Available data: Begin
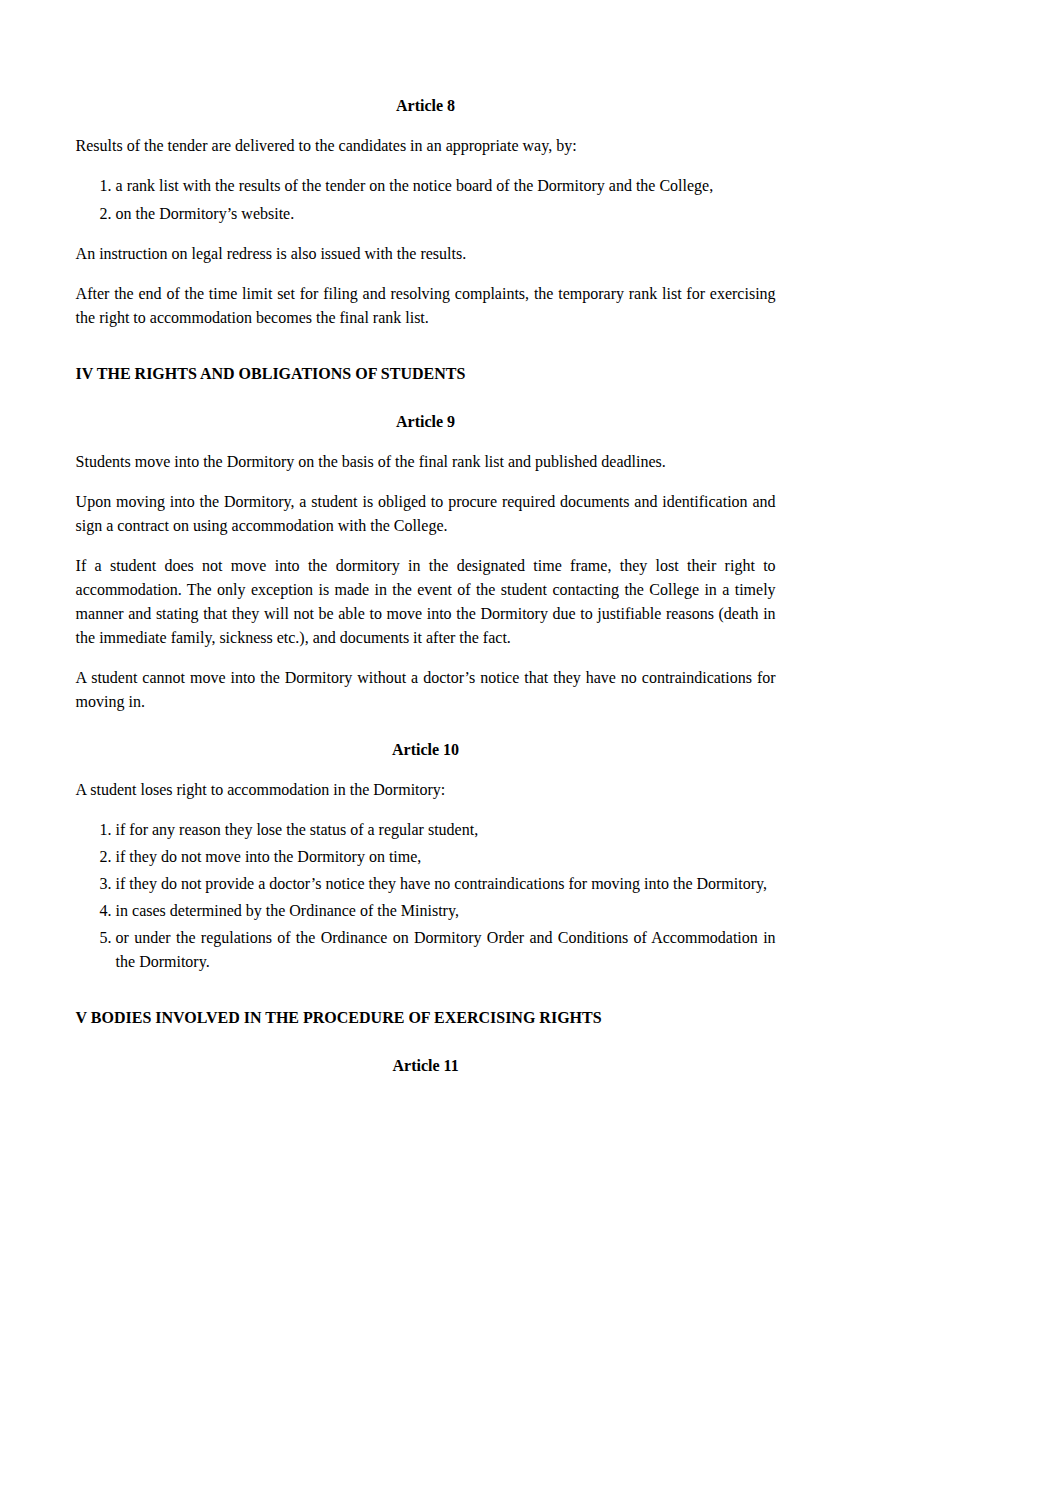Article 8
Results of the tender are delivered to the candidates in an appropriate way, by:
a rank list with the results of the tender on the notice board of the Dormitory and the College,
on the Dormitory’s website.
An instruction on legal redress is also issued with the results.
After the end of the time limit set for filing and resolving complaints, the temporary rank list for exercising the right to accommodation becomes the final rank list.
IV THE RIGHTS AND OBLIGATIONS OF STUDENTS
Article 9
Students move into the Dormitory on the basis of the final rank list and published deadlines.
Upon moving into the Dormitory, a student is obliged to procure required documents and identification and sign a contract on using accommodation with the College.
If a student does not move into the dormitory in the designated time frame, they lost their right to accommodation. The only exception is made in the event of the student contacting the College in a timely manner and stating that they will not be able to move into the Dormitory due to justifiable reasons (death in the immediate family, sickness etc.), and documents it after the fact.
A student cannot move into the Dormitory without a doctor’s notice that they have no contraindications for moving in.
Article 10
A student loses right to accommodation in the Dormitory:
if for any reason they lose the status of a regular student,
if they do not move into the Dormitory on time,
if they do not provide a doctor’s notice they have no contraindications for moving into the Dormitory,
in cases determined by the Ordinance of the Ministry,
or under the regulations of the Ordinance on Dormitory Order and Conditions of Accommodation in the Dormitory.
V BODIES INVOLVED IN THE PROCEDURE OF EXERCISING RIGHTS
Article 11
Available data: End
Available data: Begin
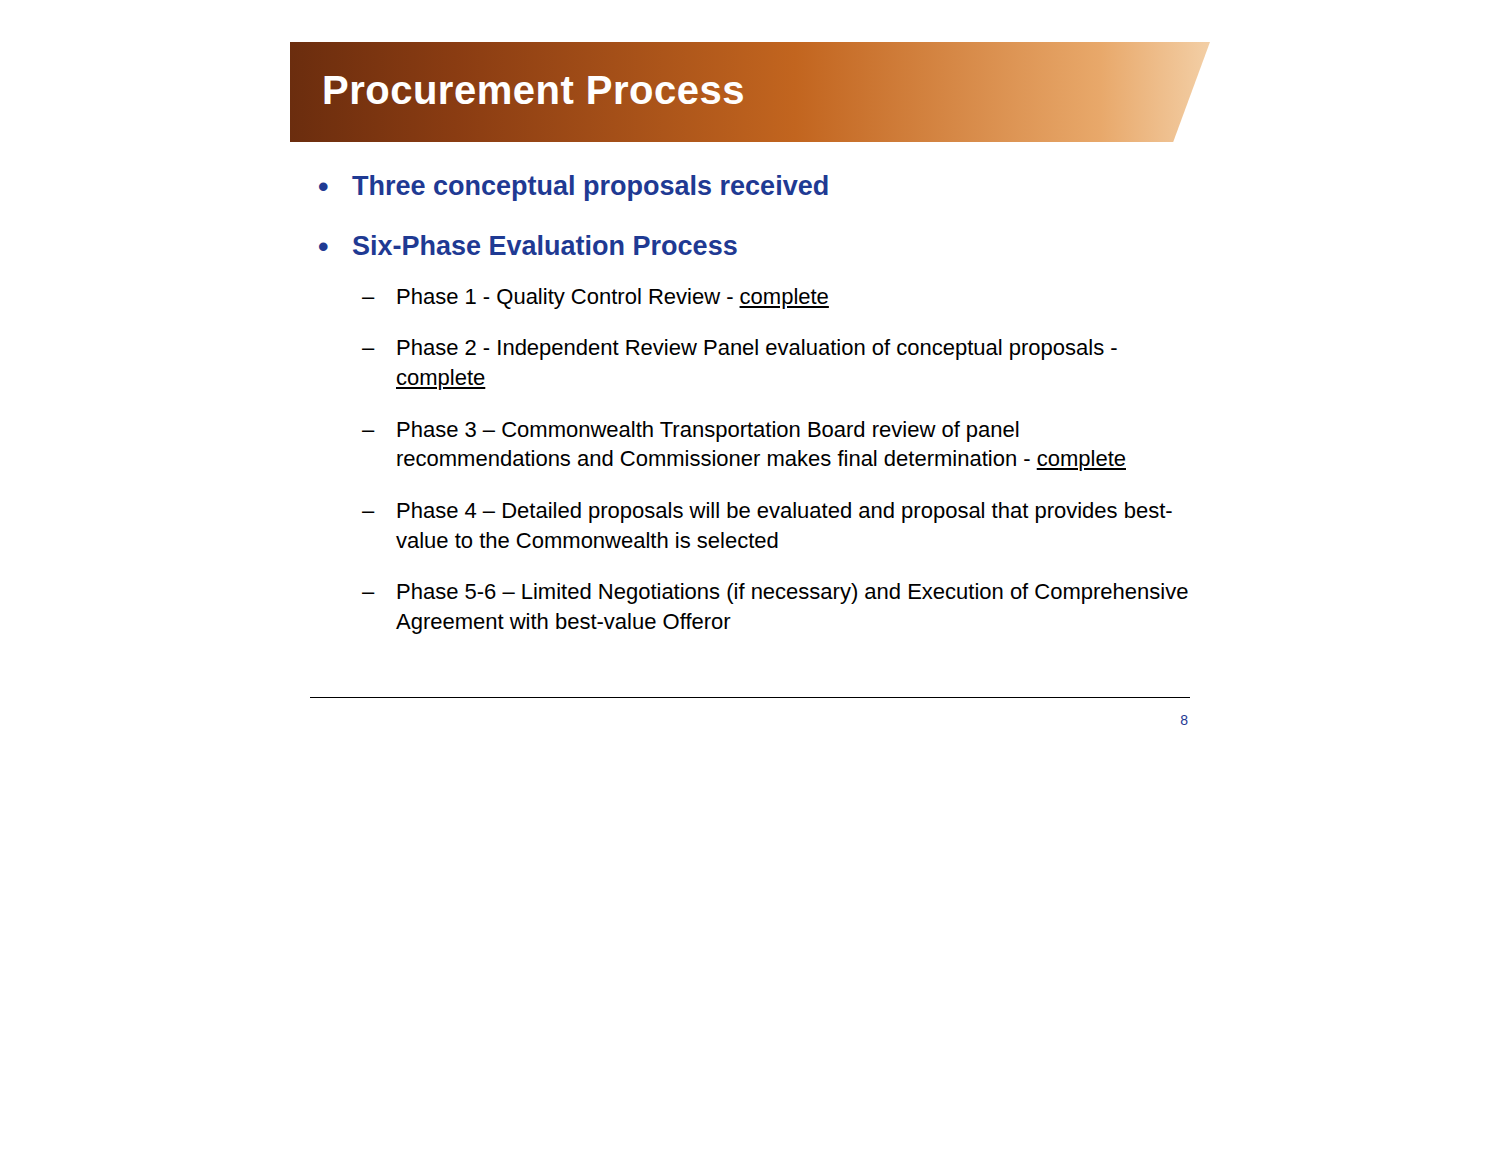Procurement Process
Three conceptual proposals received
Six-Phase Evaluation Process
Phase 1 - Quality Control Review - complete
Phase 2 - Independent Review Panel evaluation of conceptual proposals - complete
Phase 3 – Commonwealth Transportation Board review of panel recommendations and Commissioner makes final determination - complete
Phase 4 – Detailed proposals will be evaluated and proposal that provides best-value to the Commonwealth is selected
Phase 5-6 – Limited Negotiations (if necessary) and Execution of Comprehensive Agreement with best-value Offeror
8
Available data: End
Assignment: Lines containing the word "proposals" are to be located in the entries and copied.

Solution for this task:
Three conceptual proposals received
Phase 2 - Independent Review Panel evaluation of conceptual proposals - complete
Phase 4 – Detailed proposals will be evaluated and proposal that provides best-value to the Commonwealth is selected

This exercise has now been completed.